((
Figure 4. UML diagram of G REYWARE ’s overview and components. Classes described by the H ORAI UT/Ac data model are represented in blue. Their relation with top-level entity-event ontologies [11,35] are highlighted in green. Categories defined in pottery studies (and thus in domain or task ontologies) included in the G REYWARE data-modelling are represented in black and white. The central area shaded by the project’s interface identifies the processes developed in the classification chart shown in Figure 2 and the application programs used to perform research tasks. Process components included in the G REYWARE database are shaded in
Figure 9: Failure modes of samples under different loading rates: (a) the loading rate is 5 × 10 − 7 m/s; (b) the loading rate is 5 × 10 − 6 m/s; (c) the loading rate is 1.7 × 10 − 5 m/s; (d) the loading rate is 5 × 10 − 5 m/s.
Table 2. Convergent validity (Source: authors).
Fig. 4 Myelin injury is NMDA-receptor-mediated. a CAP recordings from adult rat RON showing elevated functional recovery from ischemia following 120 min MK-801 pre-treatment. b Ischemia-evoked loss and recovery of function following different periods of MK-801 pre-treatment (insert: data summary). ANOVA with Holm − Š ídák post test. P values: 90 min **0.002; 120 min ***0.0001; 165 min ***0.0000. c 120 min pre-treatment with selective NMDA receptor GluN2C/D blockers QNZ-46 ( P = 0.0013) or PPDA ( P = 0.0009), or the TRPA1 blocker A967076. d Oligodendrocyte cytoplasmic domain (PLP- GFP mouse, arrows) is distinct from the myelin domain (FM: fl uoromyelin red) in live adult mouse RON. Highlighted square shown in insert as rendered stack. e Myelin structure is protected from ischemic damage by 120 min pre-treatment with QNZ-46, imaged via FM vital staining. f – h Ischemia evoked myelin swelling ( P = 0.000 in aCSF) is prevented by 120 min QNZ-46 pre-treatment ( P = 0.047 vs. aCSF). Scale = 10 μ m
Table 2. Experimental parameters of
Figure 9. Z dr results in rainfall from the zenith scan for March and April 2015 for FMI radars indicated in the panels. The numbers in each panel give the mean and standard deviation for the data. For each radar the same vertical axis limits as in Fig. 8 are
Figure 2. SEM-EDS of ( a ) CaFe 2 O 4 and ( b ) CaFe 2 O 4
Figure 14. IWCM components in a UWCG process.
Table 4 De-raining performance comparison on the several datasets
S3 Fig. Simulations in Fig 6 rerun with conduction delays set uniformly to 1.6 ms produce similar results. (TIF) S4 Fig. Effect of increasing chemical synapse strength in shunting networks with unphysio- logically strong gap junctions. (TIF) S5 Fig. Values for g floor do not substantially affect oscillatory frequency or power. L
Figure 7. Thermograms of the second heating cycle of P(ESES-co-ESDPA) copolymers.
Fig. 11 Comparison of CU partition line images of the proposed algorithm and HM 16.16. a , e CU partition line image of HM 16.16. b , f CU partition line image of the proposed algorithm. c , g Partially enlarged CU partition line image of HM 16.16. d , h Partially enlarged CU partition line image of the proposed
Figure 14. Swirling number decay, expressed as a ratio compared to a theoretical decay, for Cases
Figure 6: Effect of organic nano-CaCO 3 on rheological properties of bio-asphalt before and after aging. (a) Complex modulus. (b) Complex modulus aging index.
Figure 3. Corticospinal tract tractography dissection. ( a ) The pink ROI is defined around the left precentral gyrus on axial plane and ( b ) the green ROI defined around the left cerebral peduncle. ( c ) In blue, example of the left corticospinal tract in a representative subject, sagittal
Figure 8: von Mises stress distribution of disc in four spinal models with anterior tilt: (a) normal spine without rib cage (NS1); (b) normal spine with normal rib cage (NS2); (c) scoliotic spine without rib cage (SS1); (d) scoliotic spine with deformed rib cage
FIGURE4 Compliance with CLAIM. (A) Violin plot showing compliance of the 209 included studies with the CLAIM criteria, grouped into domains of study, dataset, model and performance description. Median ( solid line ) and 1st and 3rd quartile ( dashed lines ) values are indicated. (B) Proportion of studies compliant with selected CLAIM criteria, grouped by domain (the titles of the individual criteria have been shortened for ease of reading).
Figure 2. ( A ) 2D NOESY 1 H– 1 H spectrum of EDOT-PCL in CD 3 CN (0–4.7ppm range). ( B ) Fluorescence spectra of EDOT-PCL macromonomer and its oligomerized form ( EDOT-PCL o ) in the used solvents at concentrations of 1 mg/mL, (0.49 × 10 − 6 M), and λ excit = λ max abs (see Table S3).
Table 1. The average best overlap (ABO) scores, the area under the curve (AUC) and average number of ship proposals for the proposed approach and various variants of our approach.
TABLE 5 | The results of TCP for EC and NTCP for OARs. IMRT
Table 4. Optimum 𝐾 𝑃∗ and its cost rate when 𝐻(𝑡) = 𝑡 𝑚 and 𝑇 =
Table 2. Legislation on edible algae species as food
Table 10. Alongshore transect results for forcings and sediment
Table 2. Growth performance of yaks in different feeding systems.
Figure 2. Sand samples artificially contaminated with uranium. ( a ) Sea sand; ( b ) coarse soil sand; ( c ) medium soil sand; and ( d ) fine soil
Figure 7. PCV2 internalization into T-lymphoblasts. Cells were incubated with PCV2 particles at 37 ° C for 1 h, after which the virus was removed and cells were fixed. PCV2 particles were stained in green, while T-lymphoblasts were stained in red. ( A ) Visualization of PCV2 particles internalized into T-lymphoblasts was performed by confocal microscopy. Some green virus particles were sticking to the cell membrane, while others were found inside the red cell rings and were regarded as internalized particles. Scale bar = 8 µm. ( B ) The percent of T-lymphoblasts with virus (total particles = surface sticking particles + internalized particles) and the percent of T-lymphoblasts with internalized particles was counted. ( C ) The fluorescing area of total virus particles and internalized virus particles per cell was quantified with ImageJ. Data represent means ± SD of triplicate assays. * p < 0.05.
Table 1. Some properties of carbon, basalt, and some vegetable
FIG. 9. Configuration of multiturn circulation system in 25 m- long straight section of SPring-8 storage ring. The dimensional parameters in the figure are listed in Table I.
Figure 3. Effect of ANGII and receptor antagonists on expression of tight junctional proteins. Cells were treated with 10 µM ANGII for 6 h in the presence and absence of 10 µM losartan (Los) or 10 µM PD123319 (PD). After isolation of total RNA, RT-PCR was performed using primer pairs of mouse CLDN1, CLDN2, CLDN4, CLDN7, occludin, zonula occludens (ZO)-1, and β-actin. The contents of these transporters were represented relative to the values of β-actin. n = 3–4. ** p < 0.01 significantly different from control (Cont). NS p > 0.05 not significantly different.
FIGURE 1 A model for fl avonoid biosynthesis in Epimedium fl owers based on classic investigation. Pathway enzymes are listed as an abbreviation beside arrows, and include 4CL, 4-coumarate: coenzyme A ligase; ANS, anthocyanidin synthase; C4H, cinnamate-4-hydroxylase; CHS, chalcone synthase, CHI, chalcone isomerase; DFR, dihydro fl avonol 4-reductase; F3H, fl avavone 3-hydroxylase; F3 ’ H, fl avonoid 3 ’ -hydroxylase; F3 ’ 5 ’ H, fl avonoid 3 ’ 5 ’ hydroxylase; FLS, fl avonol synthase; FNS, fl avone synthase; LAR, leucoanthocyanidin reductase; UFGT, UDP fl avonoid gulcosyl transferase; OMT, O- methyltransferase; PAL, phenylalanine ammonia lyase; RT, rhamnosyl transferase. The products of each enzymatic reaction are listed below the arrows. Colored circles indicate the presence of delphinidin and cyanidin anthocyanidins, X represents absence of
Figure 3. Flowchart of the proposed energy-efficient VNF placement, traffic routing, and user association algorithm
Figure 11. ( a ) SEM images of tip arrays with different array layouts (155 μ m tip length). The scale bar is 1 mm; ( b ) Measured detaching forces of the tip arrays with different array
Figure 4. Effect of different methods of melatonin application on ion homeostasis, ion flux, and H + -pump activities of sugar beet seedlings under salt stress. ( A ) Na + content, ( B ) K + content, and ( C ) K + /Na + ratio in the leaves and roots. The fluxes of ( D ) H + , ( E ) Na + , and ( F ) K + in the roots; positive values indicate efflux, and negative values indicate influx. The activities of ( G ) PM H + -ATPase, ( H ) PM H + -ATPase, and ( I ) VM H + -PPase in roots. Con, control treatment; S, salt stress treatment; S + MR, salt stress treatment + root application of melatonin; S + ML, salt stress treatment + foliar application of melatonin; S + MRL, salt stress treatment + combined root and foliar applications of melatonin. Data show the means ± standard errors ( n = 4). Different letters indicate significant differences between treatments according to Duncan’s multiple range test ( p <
))
# ABOUT THIS EXERCISE
Please reproduce exactly the lines above, beginning with the first and ending with the line that contains "Table 2. Convergent", and include nothing outside that range.

# SOLUTION FOR THIS PROBLEM
Figure 4. UML diagram of G REYWARE ’s overview and components. Classes described by the H ORAI UT/Ac data model are represented in blue. Their relation with top-level entity-event ontologies [11,35] are highlighted in green. Categories defined in pottery studies (and thus in domain or task ontologies) included in the G REYWARE data-modelling are represented in black and white. The central area shaded by the project’s interface identifies the processes developed in the classification chart shown in Figure 2 and the application programs used to perform research tasks. Process components included in the G REYWARE database are shaded in
Figure 9: Failure modes of samples under different loading rates: (a) the loading rate is 5 × 10 − 7 m/s; (b) the loading rate is 5 × 10 − 6 m/s; (c) the loading rate is 1.7 × 10 − 5 m/s; (d) the loading rate is 5 × 10 − 5 m/s.
Table 2. Convergent validity (Source: authors).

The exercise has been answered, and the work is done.